[Collection entries]
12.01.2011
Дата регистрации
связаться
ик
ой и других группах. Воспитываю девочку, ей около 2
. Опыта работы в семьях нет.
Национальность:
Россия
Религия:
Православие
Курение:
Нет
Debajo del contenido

* * *

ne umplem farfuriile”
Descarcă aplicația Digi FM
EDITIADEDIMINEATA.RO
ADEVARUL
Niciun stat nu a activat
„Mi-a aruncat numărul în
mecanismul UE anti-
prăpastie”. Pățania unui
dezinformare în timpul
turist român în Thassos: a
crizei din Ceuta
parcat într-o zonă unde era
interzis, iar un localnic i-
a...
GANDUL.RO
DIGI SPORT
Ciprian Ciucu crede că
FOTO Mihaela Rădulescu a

---

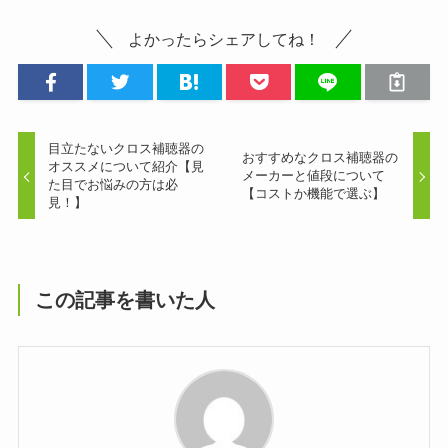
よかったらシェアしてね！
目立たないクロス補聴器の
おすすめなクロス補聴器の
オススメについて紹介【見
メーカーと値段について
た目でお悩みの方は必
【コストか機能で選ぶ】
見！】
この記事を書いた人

§ **Assignment**
Select every line above that contains the word "Воспитываю". Case counts.

§ **Solution**
ой и других группах. Воспитываю девочку, ей около 2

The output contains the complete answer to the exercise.